20. Create a seaborn boxplot showing GDP per capita in 2021 split out by continent. What do you notice?

In [None]:
plt.bar(countries_per_continent.Continent,
        countries_per_continent.Country_Count)
plt.ylabel('Count')
plt.xlabel('Continent')
plt.title('Countries by Continent')
plt.xticks(rotation = 90)
plt.show()

21. Download the full csv containing Life expectancy at birth, total (years) from [https://data.worldbank.org/indicator/SP.DYN.LE00.IN?name_desc=false](https://data.worldbank.org/indicator/SP.DYN.LE00.IN?name_desc=false). Read this data into a DataFrame named `life_expectancy`. Note: When reading this dataset it, you may encounter an error. Modify your `read_csv` call to correct this **without modifying the original csv file**.

In [None]:
le = pd.read_csv('../data/life_exp.csv')
le.head()

22. Drop the Country Code, Indicator Name, and Indicator Code columns. Then use [`.melt()`](https://pandas.pydata.org/docs/reference/api/pandas.melt.html) to convert your data from wide to long. That is, instead of having one row per country and multiple colums per year, we want to have multiple rows per country and a single column for year. After melting, rename the columns to `Country`, `Year`, and `Life_Expectancy`.

In [None]:
le = le.drop(columns=['Country Code', 'Indicator Name', 'Indicator Code'])

In [None]:
le.head()

In [None]:
le_melt = pd.melt(le, id_vars = 'Country Name', var_name = 'Year', value_name = 'Life_exp')
le_melt = le_melt.rename(columns = {'Country Name' : 'Country'})
le_melt.head()

In [None]:
le_melt.dtypes

In [None]:
gdp['Year'] = gdp['Year'].astype(str)

23. What was the first country with a life expectancy to exceed 80?

In [None]:
first_to_eighty = le_melt[le_melt['Life_exp'] >= 80]
first_to_eighty_filtered = first_to_eighty[first_to_eighty['Year'] == first_to_eighty['Year'].min()]
first_to_eighty_filtered.head()

24. Merge `gdp_df` and `life_expectancy`, keeping all countries and years that appear in both DataFrames. Save the result to a new DataFrame named `gdp_le`. If you get any errors in doing this, read them carefully and correct them. Look at the first five rows of your new data frame to confirm it merged correctly. Also, check the last five rows to make sure the data is clean and as expected.

In [None]:
gdp_le = pd.merge(gdp, le_melt, on = ['Country','Year'], how = 'inner')
gdp_le.head()

In [None]:
from openpyxl import load_workbook
from openpyxl.styles import NamedStyle

In [None]:
gdp_le.to_excel('gdp_le.xlsx', index=False, engine='openpyxl')

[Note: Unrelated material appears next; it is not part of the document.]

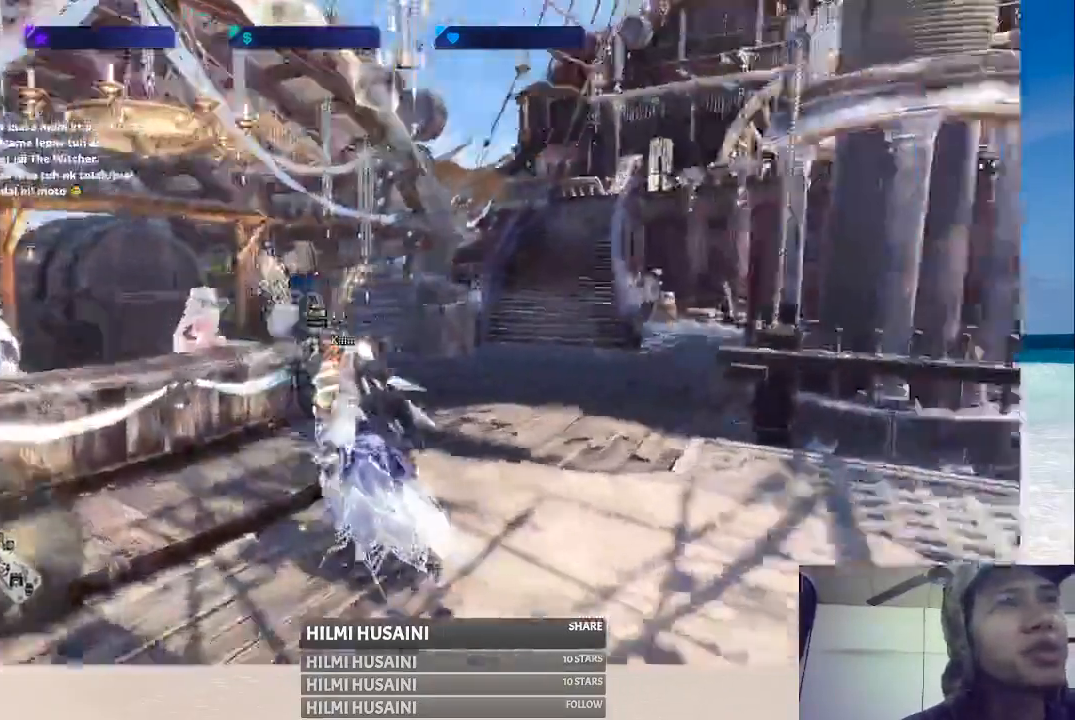
{"buttons": [], "left_stick": "up-left", "right_stick": "center", "events": [[17, "right_stick", "center"], [217, "left_stick", "left"], [267, "left_stick", "up-left"]]}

25. Create a new DataFrame, named `gdp_le_2021` by extracting data for the year 2021 from `gdp_le`. How many countries have a life expectancy of at least 80 in 2021?

In [None]:
gdp_le_2021 = gdp_le[gdp_le['Year'] == '2021']
gdp_le_2021.head()

In [None]:
count_of_eighty = gdp_le_2021[gdp_le_2021['Life_exp']>=80]
count_of_eighty.shape

26. Find the countries that had the top 3 largest GDP per capita figures for 2021. Create a [seaborn FacetGrid](https://seaborn.pydata.org/generated/seaborn.FacetGrid.html) showing the change in life expectancy over time for these three countries. Each individual figure in the facet grid will represent a single country.

In [None]:
gdp_le_2021.nlargest(3,'GDP')

In [None]:
top_three = ['Luxembourg','Singapore', 'Ireland']
gdp_top_three = gdp_le[gdp_le['Country'].isin(top_three)]
gdp_top_three.head()

In [None]:
a = sns.FacetGrid(gdp_top_three, col = 'Country')
a.map(sns.scatterplot,'Life_exp','GDP')
a.add_legend();

27. Create a scatter plot of Life Expectancy vs GDP per Capita for the year 2021. What do you notice?

In [None]:
gdp_le_2021.plot(kind = 'scatter', x = 'GDP', y = 'Life_Exp', figsize = (8,6))
plt.title(' GDP v Life Exp');

28. Find the correlation between Life Expectancy and GDP per Capita for the year 2021. What is the meaning of this number?

In [None]:
gdp_le_2021[['Life_exp','GDP']].corr()

29. Add a column to `gdp_le_2021` and calculate the logarithm of GDP per capita. Find the correlation between the log of GDP per capita and life expectancy. How does this compare to the calculation in the previous part? Look at a scatter plot to see if the result of this calculation makes sense.

In [None]:
gdp_le_2021['GDP_log'] = np.log(gdp_le_2021['GDP'])
gdp_le_2021.head()

In [None]:
gdp_le_2021[['Life_exp','GDP_log']].corr()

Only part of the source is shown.